S'agissant du nombre d'exécutions, le bilan de Lénine est sans doute bien au-delà de l'estimation de 2'400'000 victimes.

La commission qu'avait nommé le général blanc Dénikine était arrivée à un total de 1'700'000 personnes exécutées par les communistes sur le territoire de l'ancien Empire russe pour les années 1918 et 1919 (Sergueï Melgounov [traduit du russe par Wilfrid Lerat], La Terreur rouge en Russie (1918-1924), Les Syrtes, Genève 2019, p. 153 [1re édition russe Berlin 1923, 1re édition française Paris 1927).

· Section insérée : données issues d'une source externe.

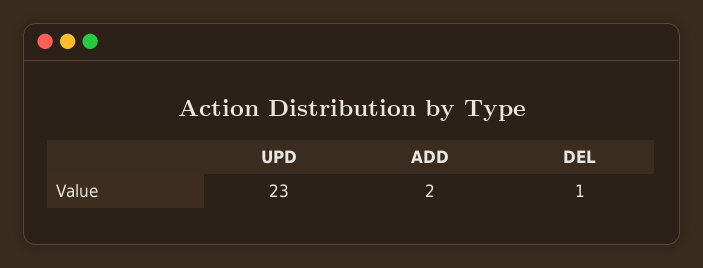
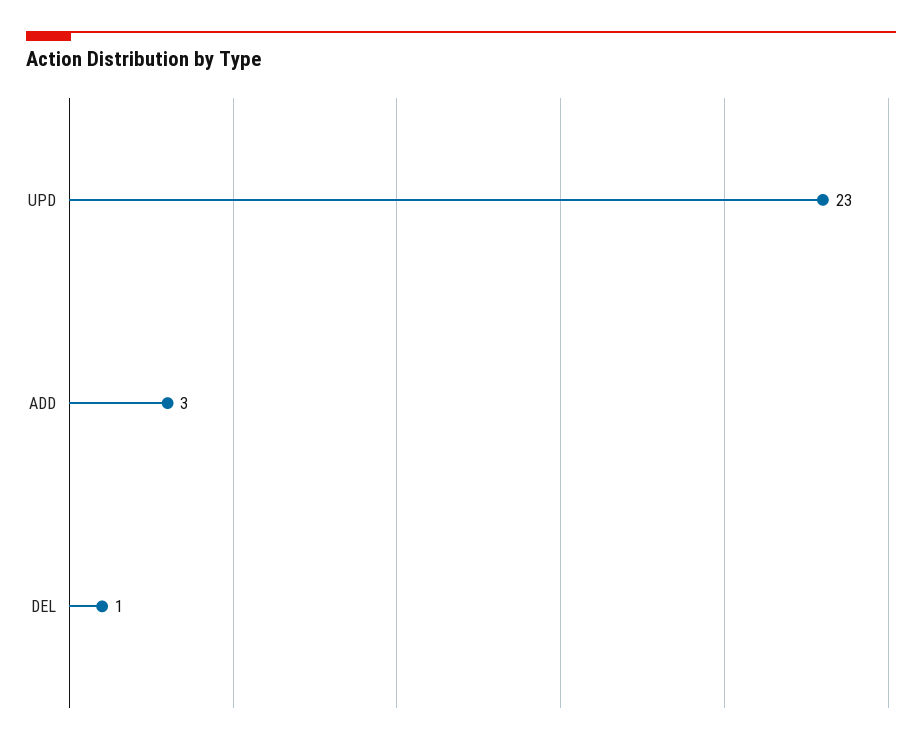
ADD: 2 -> 3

Melgounov en rajoute 1'500'000 pour l'année 1920, quand le pouvoir soviétique a repris le contrôle de vastes portions de l'ex-Empire après la déconfiture successive de Koltchak, Dénikine et Wrangel et l'armistice avec les Polonais (Melgounov, op. cit., p. 151: 1'000 tribunaux spéciaux prononçant une moyenne de 5 condamnations à mort par jour et par tribunal).

"A Sébastopol, en particulier, les bolcheviks fusillèrent plus de 500 ouvriers du port accusés d'avoir aidé à l'embarquement des troupes de Wrangel" (Melgounov, op. cit., p. 122).

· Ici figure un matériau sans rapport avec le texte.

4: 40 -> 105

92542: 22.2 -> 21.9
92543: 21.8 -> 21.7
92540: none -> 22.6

Melgounov était un membre du parti socialiste populiste, à gauche de l'échiquier politique, sans sympathie pour les Blancs et très anticlérical, mais malmené par les bolcheviks dès leur prise du pouvoir (cinq arrestations entre 1918 et 1921, et enfin le bannissement en octobre 1922).

Le livre de Melgounov a aussi l'immense mérite de décrire la poursuite de la Terreur rouge en 1921, 1922 et 1923, lors des années supposées calmes de la NEP, et nous montre bien à quel point les statistiques soviétiques sur lesquelles se fondent les historiens comme Werth sous-estiment le nombre des victimes de la période 1917-1953. A mon avis, la vérité est chez les démographes du type Rummel.

Une chose est sûre: le nombre des victimes de la première phase de la Terreur rouge (disons de la prise du pouvoir par Lénine le 7 novembre 1917 à l'écrasement de l'insurrection socialiste-révolutionnaire d'Alexandre Antonov dans la région de Tambov quatre ans plus tard) est très supérieur à celui des victimes de la grande Terreur stalinienne de juillet 1937 - décembre 1938.